▶ _Ziel A_
Filtere aus den Datensätzen alle Zeilen heraus, in denen die Zeichenfolge „skis“ vorkommt, und gib diese Zeilen unverändert wieder.

▶ _Lesetext_
"""
Wissenschaftsfreiheit nicht gegen Tierschutz ausspielen
Doch die Stärkung des Tierschutzes wird nicht von allen Seiten begrüßt: So warnte die Universität Hohenheim vor dramatischen negativen Auswirkungen auf die Qualität der Ausbildung und sowie vor einer nicht hinnehmbaren Beschränkung der Freiheit von Forschung und Lehre. Der Bundesverband Menschen für Tierrechte und sein baden-württembergischer Landesverband halten diese Kritik für unberechtigt. In einem Offenen Brief rufen Sie die Mitglieder des Universitätsrates dazu auf, Ihre Verantwortung für die Ihnen anvertrauten Tiere ernst zu nehmen und sich für eine moderne und zukunftsorientierte Lehre einzusetzen.

Kein Eingriff in die Forschungsfreiheit
„Die von den Mitgliedern des Universitätsrates beschworenen Horrorszenarien, in denen sie vor dramatischen Auswirkungen auf die Qualität der Ausbildung warnen, sind schlicht haltlos“, sagt die Tierärztin Stefanie Schindler. „Die Warnung des Universitätsrates vor einem vollständigen Stopp von Tierversuchen in der Lehre geht völlig an der Realität vorbei. Im Gegenteil bezieht sich der Paragraf 30a nur auf eigens getötete Tiere in der Lehre und kommt nur zum Tragen, wenn eine valide tierfreie Alternative existiert. Diese Einschränkung des Tierverbrauchs entspricht der aktuellen Gesetzeslage und hat mit der Forschung gar nichts zu tun“, ergänzt Schindler, Fachreferentin für tierversuchsfreie Methoden beim Bundesverband.
"""
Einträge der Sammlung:
"""
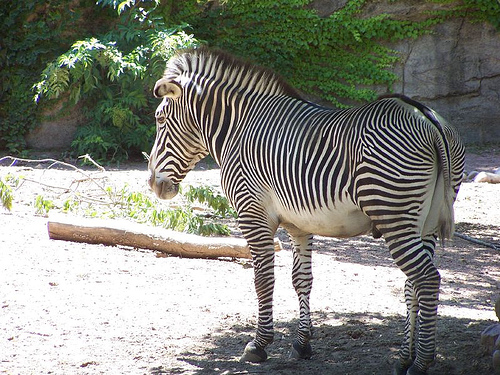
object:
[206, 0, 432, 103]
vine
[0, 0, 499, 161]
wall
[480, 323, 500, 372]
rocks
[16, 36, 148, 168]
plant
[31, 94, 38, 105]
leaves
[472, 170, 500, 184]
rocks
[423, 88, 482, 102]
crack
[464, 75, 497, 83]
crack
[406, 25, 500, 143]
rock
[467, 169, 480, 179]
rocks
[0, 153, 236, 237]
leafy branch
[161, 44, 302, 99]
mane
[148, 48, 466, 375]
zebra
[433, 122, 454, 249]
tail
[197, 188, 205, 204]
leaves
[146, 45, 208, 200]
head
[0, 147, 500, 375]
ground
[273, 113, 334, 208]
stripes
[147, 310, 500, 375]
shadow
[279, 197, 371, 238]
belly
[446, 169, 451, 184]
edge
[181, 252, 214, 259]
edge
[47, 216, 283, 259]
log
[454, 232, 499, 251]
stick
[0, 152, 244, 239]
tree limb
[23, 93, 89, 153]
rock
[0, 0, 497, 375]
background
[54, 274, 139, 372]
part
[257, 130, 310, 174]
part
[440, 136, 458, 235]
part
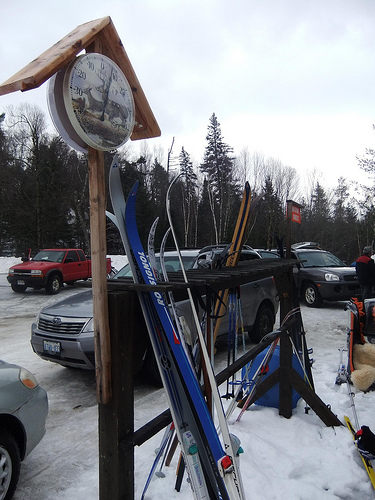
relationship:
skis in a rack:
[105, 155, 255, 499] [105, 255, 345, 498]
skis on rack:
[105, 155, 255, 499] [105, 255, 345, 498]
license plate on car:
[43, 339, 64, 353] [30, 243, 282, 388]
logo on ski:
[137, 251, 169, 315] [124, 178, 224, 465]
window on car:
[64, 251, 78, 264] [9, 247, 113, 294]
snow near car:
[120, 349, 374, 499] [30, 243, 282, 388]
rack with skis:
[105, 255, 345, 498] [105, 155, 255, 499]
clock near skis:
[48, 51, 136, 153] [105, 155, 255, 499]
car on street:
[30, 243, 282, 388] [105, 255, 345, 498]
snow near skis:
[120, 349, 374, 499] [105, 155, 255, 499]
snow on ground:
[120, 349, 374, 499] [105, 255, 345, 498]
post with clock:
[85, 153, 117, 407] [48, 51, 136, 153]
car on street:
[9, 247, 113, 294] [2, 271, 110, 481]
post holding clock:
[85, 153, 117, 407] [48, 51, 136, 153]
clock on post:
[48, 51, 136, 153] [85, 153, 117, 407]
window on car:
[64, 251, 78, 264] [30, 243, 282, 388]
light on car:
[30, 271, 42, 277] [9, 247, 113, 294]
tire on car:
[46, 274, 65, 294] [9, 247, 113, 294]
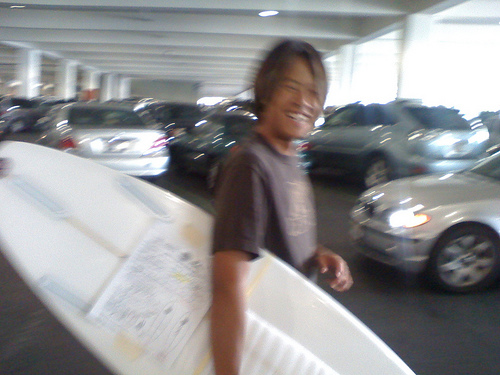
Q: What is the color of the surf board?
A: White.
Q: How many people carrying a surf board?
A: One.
"""
▶ _Ziel B_
Beantworte die folgenden Fragen zum Lesetext über Tierschutz und Forschungsfreiheit:
(i) Wovor warnte die Universität Hohenheim?
(ii) Worauf bezieht sich der Paragraf 30a laut Stefanie Schindler?
(iii) Welche Funktion hat Stefanie Schindler beim Bundesverband?

▶ _Richtige Lösung A_
skis in a rack:
skis on rack:
rack with skis:
clock near skis:
snow near skis:

▶ _Richtige Lösung B_
(i) Vor dramatischen negativen Auswirkungen auf die Qualität der Ausbildung und vor einer nicht hinnehmbaren Beschränkung der Freiheit von Forschung und Lehre.
(ii) Nur auf eigens getötete Tiere in der Lehre. Er kommt nur zum Tragen, wenn eine valide tierfreie Alternative existiert.
(iii) Sie ist Fachreferentin für tierversuchsfreie Methoden.